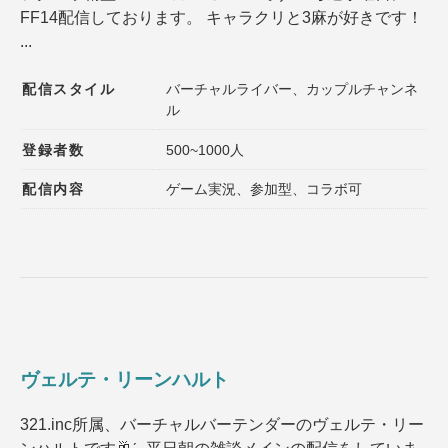
FF14配信しております。 キャラクリと3麻が好きです！
登録者数
同接数
...
性別
年齢
配信スタイル
バーチャルライバー、カップルチャンネ
性格
趣味
ル
声質
髪型
登録者数
500~1000人
髪色
ファッション
配信内容
ゲーム実況、参加型、コラボ可
種族
ゲームジャンル
その他の特徴１
その他の特徴２
ヴェルテ・リーンハルト
選択内容をリセット
321.inc所属、バーチャルバーテンダーのヴェルテ・リー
══════════════════════════════
## WHAT YOU ARE ASKED TO DO
Please arrange every line of text from the records above as a Markdown table with the columns Row and Line, numbering each line and skipping blank ones. Leave the pictures out.

## WRITTEN REPLY
| Row | Line |
|---|---|
| 1 | FF14配信しております。 キャラクリと3麻が好きです！ |
| 2 | 登録者数 |
| 3 | 同接数 |
| 4 | ... |
| 5 | 性別 |
| 6 | 年齢 |
| 7 | 配信スタイル |
| 8 | バーチャルライバー、カップルチャンネ |
| 9 | 性格 |
| 10 | 趣味 |
| 11 | ル |
| 12 | 声質 |
| 13 | 髪型 |
| 14 | 登録者数 |
| 15 | 500~1000人 |
| 16 | 髪色 |
| 17 | ファッション |
| 18 | 配信内容 |
| 19 | ゲーム実況、参加型、コラボ可 |
| 20 | 種族 |
| 21 | ゲームジャンル |
| 22 | その他の特徴１ |
| 23 | その他の特徴２ |
| 24 | ヴェルテ・リーンハルト |
| 25 | 選択内容をリセット |
| 26 | 321.inc所属、バーチャルバーテンダーのヴェルテ・リー |